# ngit-grasp

A [GRASP](https://gitworkshop.dev/danconwaydev.com/grasp) (Git Relays Authorized via Signed-Nostr Proofs) implementation in Rust.

## Overview

`ngit-grasp` is a Rust-based implementation of the GRASP protocol, which enables decentralized Git repository hosting with Nostr-based authorization. This implementation combines:

- **Git Smart HTTP Backend**: Serves Git repositories over HTTP
- **Nostr Relay**: Stores and validates repository announcements and state events
- **Integrated Authorization**: Validates Git pushes against Nostr state events without requiring external hooks

Unlike the reference implementation ([ngit-relay](https://gitworkshop.dev/npub15qydau2hjma6ngxkl2cyar74wzyjshvl65za5k5rl69264ar2exs5cyejr/ngit-relay)) which uses nginx + git-http-backend + pre-receive hooks + Khatru (Go), `ngit-grasp` provides a unified Rust service that handles both Git and Nostr protocols natively.

## Status

**ALPHA** - Under active development. API and architecture subject to change.

To do: Update the part of the ngit-grasp page that opens with the words "- **Git Smart" and closes with "Nostr protocols natively." by replacing "external hooks" with "server-side hooks", then write out that part in full. The listing is separate material and has no connection to the ngit-grasp page.

Record set:
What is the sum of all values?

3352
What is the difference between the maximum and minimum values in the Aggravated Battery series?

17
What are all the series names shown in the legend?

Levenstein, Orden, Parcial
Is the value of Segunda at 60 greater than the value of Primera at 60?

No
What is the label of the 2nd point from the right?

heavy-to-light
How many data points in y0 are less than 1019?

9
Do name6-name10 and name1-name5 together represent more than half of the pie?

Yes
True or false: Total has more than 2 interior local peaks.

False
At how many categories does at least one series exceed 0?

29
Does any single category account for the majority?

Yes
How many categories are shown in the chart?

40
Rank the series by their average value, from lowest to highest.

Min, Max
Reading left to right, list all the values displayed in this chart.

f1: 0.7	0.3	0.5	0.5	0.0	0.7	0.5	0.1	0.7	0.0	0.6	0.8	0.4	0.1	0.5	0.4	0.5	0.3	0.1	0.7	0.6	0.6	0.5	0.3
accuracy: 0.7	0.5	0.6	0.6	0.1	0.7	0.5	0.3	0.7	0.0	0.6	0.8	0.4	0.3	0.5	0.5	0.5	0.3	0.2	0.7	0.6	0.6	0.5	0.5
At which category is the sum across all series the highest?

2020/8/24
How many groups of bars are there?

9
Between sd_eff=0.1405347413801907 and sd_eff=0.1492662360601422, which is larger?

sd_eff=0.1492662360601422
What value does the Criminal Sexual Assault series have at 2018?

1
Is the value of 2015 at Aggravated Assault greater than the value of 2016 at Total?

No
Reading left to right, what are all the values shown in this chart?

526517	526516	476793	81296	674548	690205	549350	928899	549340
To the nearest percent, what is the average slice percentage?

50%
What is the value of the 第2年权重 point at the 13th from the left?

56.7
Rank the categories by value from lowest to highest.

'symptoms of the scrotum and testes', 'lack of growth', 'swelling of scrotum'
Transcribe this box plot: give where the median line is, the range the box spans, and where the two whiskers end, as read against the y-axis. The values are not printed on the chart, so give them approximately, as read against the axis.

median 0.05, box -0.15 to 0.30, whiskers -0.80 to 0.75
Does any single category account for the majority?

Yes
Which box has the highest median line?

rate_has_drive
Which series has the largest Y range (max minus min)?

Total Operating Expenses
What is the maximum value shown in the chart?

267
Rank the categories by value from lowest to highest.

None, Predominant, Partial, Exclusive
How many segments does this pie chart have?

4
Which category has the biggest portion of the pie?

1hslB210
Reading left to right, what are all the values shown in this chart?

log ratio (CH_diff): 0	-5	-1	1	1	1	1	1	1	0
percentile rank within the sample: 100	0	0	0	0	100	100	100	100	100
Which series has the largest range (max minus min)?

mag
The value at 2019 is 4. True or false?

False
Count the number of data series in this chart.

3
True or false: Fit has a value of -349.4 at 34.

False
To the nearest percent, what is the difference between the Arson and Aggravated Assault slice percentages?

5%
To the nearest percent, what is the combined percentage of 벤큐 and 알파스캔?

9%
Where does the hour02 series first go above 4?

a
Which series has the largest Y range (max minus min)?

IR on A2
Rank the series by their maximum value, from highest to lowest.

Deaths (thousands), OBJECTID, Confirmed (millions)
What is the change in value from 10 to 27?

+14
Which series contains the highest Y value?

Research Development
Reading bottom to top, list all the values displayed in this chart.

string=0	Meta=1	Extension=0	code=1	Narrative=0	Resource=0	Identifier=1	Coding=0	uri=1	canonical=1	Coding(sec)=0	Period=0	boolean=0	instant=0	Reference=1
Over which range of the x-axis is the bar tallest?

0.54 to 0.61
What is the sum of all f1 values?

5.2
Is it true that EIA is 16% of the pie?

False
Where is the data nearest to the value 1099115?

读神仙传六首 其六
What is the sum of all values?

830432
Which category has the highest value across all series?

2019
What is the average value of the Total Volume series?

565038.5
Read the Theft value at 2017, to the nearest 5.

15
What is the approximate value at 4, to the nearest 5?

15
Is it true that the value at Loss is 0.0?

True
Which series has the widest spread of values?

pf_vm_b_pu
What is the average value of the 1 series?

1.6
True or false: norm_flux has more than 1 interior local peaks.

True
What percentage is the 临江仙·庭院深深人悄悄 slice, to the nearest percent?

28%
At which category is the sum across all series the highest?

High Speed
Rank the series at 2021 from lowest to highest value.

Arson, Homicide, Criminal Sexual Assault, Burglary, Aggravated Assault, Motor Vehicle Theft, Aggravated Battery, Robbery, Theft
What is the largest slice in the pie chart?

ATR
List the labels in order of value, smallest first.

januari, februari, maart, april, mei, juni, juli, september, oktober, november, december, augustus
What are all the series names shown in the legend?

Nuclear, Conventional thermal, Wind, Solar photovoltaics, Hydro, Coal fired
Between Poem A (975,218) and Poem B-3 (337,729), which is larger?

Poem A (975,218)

Task solution:
- **Git Smart HTTP Backend**: Serves Git repositories over HTTP
- **Nostr Relay**: Stores and validates repository announcements and state events
- **Integrated Authorization**: Validates Git pushes against Nostr state events without requiring server-side hooks

Unlike the reference implementation ([ngit-relay](https://gitworkshop.dev/npub15qydau2hjma6ngxkl2cyar74wzyjshvl65za5k5rl69264ar2exs5cyejr/ngit-relay)) which uses nginx + git-http-backend + pre-receive hooks + Khatru (Go), `ngit-grasp` provides a unified Rust service that handles both Git and Nostr protocols natively.